• READING TEXT:

▼▼▼

Voted both, just because it's stupid to make a multiple choice poll with only two possible options.


----------



## Torrent (Jul 6, 2009)

Sunglasses can look alright, and I love kicking it with puppies, so there was only one perfect choice for me.


----------



## RoqsWolf (Jul 6, 2009)

No sunglasses are fine. There realy common in sunny places like Florida so you get used to them


----------



## Seas (Jul 6, 2009)

Jashwa said:


> Voted both, just because it's stupid to make a multiple choice poll with only two possible options.



option 1: "I like girls" option 2: "I like boys"

Where is your god now? 



Also, the only exception to the OP's asumtion is J.C. Denton .


----------



## blackfuredfox (Jul 6, 2009)

Seastalker said:


> option 1: "I like girls" option 2: "I like boys"
> 
> Where is your god now?
> 
> ...



what about bisexuals?


----------



## Jelly (Jul 6, 2009)

Like those people who pop their collars or wear tight pants...
...or, you know, have sex.

GRR! >:{

I don't know, I have Clubmasters (the RB 3016's, not the older RB models) and they look pretty DOUCHE-y, though. I mean, I wear them and think "Jesus Christ, what a douche." So, yeah. Doucherific. It might be the ebony, though, I think if I had the red I'd look like a douche, and with the white I'd look like New Wave ramped of my face on its way to corporate deconstruction.

JC Denton looks like a douche.


----------



## Xipoid (Jul 6, 2009)

I wear sunglasses all the time, a pair of Oakley Twenty's. Apparently, they are no longer manufactured which makes me terribly sad. I need to replace them.


These were always funny: Oakley's Over the Tops


----------



## Irreverent (Jul 6, 2009)

Xipoid said:


> I wear sunglasses all the time, a pair of Oakley Twenty's. Apparently, they are no longer manufactured which makes me terribly sad. I need to replace them.



They're not Oakleys, but Mountain Equipment Co-op as a couple of faux-Oakleys (Foakleys?) in their catalog.  http://www.mec.ca/Search/search.jsp?N=10&Ntt=sunglasses&bmUID=1246935039816


----------



## Xipoid (Jul 7, 2009)

▲▲▲

• GIVEN MATERIAL:
▼▼▼

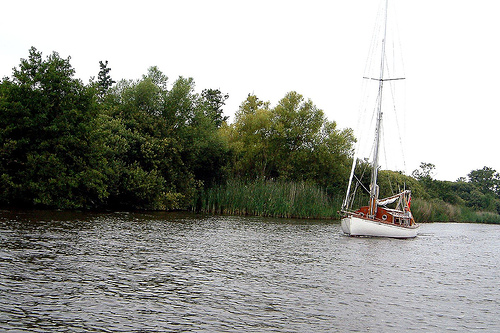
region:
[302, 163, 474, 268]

▲▲▲

• TASK INSTRUCTIONS:
Could you write out the part of the sunglasses thread between "Like those people" and "like a douche.", inclusive?

• RESULT OF THIS TASK:
Like those people who pop their collars or wear tight pants...
...or, you know, have sex.

GRR! >:{

I don't know, I have Clubmasters (the RB 3016's, not the older RB models) and they look pretty DOUCHE-y, though. I mean, I wear them and think "Jesus Christ, what a douche." So, yeah. Doucherific. It might be the ebony, though, I think if I had the red I'd look like a douche, and with the white I'd look like New Wave ramped of my face on its way to corporate deconstruction.

JC Denton looks like a douche.